I'm not sure this is quite a duplicate; although the linked question covers similar ground and the advice to compare strings to strings and dates to dates is certainly valid, you're already doing that, and I'm not sure it will necessarily help you understand what you're seeing here.
The key is to look at what the actual string values are when you do the string comparisons. I've assumed your NLS_DATE_FORMAT is DD/Mon/YYYY
as that's the way you're writing fixed dates, but it would work with the default DD-MON-RR
as well. I'm also ignoring potential complications from NLS_SORT and other settings.
select to_char(sysdate), to_char('01/Jan/2013'), to_char('01/Jan/2020') from dual;
TO_CHAR(SYSDATE) TO_CHAR('01/JAN/2013') TO_CHAR('01/JAN/2020')
-------------------- ---------------------- ----------------------
11/Dec/2013 01/Jan/2013 01/Jan/2020
Firstly, the to_char()
of the fixed strings doesn't do anything, you're converting a string to a string. But think about what happens when you plug those values into your where
clause;
select decode(count(*), 1, 'Yes', 'No') from dual
where to_char(sysdate) between to_char('01/Jan/2013') and to_char('01/Jan/2020');
becomes
select decode(count(*), 1, 'Yes', 'No') from dual
where '11/Dec/2013' between '01/Jan/2013' and '01/Jan/2020';
This is purely a string comparison; although they still represent dates to you, to the SQL engine they are just strings. The comparison fails on the first character - the first 1
in 11/Dec/2013
is compared with the 0
in the two other strings, and '1'
is not between '0'
and '0'
. (Simplifying a bit).
When you compare against the 10th,
select decode(count(*), 1, 'Yes', 'No') from dual
where to_char(sysdate) between to_char('01/Jan/2013') and to_char('10/Jan/2020');
becomes:
select decode(count(*), 1, 'Yes', 'No') from dual
where '11/Dec/2013' between '01/Jan/2013' and '10/Jan/2020';
which fails because '11'
is not between '01'
and '10'
.
In your last query,
select decode(count(*), 1, 'Yes', 'No') from dual
where to_char(sysdate) between to_char('01/Jan/2013') and to_char('11/Jan/2020');
becomes:
select decode(count(*), 1, 'Yes', 'No') from dual
where '11/Dec/2013' between '01/Jan/2013' and '11/Jan/2020';
and (simplifying a bit again) the comparison succeeds because '11/D'
is, as a string, between '01/J'
and '11/J'
.
Using a different format mask would allow this to work consistently, but the only safe and reliable way to to this is to compare everything as dates, and to explicitly state the date format model in the to_date()

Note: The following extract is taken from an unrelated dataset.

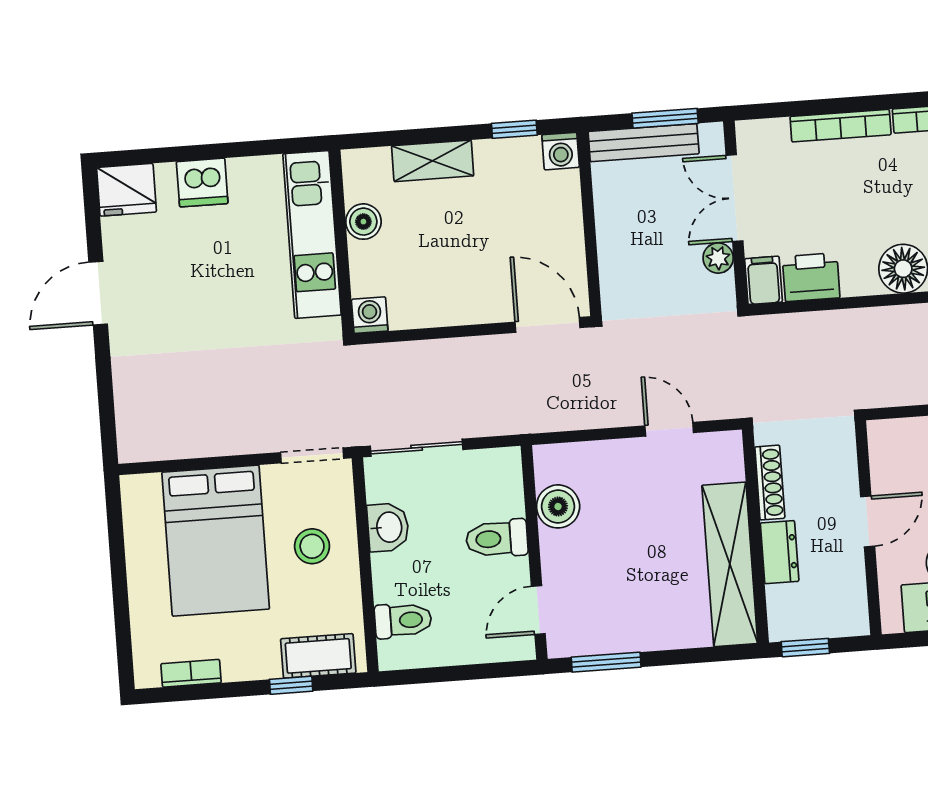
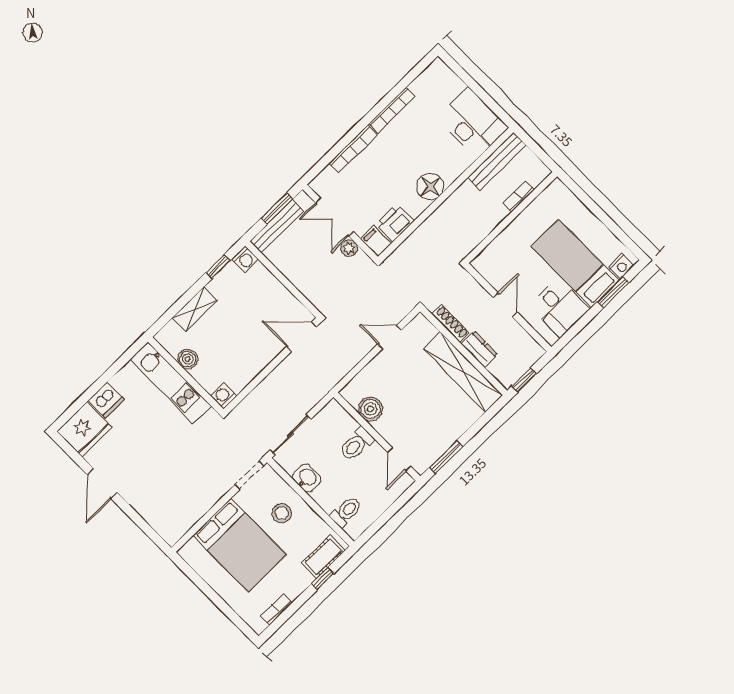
fridge: (126, 190) -> (84, 429), width x1.36, depth x1.34

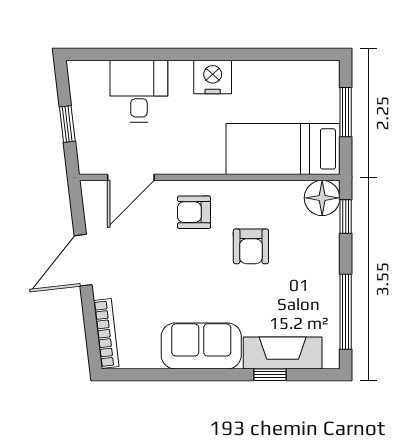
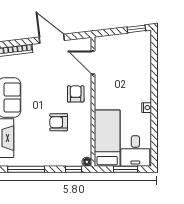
nightstand: (213, 77) -> (147, 108), width x0.53, depth x0.56
desk: (139, 91) -> (135, 151), moved, turned 90
window: (67, 124) -> (136, 29), moved
floor lamp: (322, 198) -> (87, 162), width x0.53, depth x0.53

calls for your fixed values:
select decode(count(*), 1, 'Yes', 'No') from dual
where sysdate between to_date('01/Jan/2013', 'DD/Mon/YYYY')
and to_date('01/Jan/2020', 'DD/Mon/YYYY');
And don't do to_date(sysdate)
; as the linked question mentioned that does an implicit conversion to date to string, which is pointless at best, but can introduce problems if a format model is specified. If you're trying to remove the time portion of the current date you can use trunc(sysdate)
rather than converting to a string and back.